ROSCell: A ROS2-Based Framework for Automated Formation and Orchestration of Multi-Robot Systems
New ROS2-based system cuts CPU, memory, and network load for adaptive manufacturing robots.
A research team from Fraunhofer FOKUS and TU Berlin has introduced ROSCell, a novel framework built on the Robot Operating System 2 (ROS2) designed to automate the formation and orchestration of complex multi-robot systems. It directly addresses the challenges of modern High-Mix-Low-Volume manufacturing, which requires flexible, adaptive production lines. The core innovation allows engineers to package existing robotic software components—like vision algorithms or gripper controls—into reusable, deployable 'skills.' With a simple declarative request, ROSCell can then automatically assemble these skills into functional, isolated computing units called 'cells,' deploy the necessary software instances across available hardware (from edge devices to cloud servers), and coordinate all communication to fulfill a specific task, dramatically speeding up reconfiguration.
ROSCell's key advantage is its lightweight, scalable architecture optimized for the computing continuum—the seamless integration of resources from the edge to the cloud. Experimental results demonstrate a significant reduction in system overhead compared to using container orchestration platforms like K3s, which are common but heavier. On edge devices in an idle state, ROSCell shows substantially lower CPU usage, memory footprint, and network traffic. This translates directly to greater energy efficiency and lower operational costs, which is critical for deploying large fleets of heterogeneous robots in dynamic factory settings.
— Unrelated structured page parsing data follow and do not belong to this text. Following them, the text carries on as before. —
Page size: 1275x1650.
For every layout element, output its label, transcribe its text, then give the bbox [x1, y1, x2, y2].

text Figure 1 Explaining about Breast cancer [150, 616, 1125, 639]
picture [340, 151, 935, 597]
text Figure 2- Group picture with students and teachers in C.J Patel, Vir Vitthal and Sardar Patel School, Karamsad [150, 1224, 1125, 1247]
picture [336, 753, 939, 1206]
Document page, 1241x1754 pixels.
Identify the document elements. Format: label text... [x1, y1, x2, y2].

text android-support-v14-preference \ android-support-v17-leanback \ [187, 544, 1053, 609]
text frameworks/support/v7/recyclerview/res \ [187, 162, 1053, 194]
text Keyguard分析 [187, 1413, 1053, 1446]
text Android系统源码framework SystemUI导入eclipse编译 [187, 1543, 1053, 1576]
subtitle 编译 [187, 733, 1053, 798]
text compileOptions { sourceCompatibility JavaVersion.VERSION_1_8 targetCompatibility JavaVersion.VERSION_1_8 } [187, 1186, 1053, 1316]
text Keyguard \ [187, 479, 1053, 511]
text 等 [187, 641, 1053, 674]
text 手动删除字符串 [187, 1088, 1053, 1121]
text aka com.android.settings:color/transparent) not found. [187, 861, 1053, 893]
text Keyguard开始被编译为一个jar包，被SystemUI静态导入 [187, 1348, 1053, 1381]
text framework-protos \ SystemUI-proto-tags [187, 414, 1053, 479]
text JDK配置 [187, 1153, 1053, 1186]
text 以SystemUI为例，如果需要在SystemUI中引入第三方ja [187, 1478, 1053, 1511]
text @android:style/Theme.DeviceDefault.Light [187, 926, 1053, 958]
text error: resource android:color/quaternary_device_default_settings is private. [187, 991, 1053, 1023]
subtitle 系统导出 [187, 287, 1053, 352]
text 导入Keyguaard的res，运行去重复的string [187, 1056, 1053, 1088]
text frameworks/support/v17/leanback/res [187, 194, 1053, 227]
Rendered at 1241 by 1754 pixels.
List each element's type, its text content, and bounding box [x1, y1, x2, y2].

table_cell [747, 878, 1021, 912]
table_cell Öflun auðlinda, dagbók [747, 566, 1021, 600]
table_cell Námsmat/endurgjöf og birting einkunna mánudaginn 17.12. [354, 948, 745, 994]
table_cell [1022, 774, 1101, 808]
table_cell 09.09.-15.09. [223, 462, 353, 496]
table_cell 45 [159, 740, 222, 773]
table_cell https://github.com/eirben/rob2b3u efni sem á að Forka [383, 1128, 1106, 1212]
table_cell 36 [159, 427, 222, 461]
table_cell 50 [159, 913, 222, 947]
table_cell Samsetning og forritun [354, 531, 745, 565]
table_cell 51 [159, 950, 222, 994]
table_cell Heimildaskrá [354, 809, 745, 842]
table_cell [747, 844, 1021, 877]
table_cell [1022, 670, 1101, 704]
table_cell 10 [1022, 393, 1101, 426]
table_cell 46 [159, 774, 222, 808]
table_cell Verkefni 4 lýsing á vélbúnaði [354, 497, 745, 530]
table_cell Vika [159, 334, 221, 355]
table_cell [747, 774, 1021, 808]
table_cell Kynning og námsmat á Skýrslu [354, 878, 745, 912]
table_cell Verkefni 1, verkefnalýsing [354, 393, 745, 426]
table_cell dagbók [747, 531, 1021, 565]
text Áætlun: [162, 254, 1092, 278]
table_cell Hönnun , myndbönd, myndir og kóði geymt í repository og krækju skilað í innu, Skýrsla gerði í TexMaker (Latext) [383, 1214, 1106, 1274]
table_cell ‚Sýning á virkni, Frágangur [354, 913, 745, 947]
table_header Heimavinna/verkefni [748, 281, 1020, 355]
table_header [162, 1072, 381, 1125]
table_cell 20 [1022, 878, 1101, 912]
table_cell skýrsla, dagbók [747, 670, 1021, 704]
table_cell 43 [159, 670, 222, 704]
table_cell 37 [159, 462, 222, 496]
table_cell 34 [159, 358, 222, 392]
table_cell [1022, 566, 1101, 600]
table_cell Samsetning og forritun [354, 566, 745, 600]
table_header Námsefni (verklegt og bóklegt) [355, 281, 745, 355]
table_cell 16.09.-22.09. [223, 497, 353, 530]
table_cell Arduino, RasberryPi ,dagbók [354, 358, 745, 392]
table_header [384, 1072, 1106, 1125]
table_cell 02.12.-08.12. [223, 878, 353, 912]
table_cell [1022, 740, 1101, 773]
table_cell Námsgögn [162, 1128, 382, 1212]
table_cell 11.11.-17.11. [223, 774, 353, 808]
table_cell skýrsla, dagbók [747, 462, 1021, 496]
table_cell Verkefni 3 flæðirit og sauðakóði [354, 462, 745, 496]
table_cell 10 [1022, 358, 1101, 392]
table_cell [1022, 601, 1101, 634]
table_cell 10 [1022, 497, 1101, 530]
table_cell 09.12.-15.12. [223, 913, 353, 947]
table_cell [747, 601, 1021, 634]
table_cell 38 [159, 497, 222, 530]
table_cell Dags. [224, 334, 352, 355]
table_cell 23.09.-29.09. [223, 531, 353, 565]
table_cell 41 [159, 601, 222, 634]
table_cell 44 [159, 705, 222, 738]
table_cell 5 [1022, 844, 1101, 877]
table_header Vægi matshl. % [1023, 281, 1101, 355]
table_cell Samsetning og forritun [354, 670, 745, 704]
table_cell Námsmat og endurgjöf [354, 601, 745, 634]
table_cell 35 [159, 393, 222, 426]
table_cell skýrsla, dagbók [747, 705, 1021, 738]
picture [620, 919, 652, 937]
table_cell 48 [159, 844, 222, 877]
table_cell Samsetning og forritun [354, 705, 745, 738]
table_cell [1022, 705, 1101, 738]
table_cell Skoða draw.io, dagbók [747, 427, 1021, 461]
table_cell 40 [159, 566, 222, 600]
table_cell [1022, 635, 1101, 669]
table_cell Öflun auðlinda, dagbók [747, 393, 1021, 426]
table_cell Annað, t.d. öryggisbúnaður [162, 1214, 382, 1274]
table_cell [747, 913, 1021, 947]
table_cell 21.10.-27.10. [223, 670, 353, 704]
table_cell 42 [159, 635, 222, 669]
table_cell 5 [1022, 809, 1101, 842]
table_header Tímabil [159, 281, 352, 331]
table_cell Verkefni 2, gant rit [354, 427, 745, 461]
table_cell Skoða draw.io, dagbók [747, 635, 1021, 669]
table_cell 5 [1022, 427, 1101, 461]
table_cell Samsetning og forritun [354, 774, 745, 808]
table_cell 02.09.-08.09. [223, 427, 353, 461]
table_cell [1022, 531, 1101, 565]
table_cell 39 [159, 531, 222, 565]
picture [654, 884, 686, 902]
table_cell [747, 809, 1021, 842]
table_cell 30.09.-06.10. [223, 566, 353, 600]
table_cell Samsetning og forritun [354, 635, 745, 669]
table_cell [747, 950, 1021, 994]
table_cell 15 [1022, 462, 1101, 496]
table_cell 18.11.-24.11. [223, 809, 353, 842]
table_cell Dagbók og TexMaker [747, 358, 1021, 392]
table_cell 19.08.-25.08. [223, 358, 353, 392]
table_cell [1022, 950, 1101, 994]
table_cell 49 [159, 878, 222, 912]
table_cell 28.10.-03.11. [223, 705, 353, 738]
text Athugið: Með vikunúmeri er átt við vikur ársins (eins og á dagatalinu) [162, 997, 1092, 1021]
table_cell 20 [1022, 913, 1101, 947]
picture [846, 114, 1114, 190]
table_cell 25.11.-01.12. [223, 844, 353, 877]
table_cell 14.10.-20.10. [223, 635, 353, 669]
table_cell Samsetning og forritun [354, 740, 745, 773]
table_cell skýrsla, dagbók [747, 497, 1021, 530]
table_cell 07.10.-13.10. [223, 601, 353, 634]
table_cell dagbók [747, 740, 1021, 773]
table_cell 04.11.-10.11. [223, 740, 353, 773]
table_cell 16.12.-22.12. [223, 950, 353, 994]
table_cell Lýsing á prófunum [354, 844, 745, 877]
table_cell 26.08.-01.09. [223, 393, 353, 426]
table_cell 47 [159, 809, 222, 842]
The team plans to release the source code, examples, and documentation on GitHub, providing a practical tool for researchers and industry engineers building the next generation of adaptive automation.
- Enables packaging of robotic software into reusable 'skills' for rapid, declarative task assembly.
- Shows substantially lower CPU, memory, and network overhead vs. K3s, boosting edge device efficiency.
- Provides a scalable foundation for adaptive 'computing continuum' across edge and cloud resources in manufacturing.
Why It Matters
Lowers the cost and complexity of reconfigurable robot fleets, making agile, small-batch manufacturing more viable.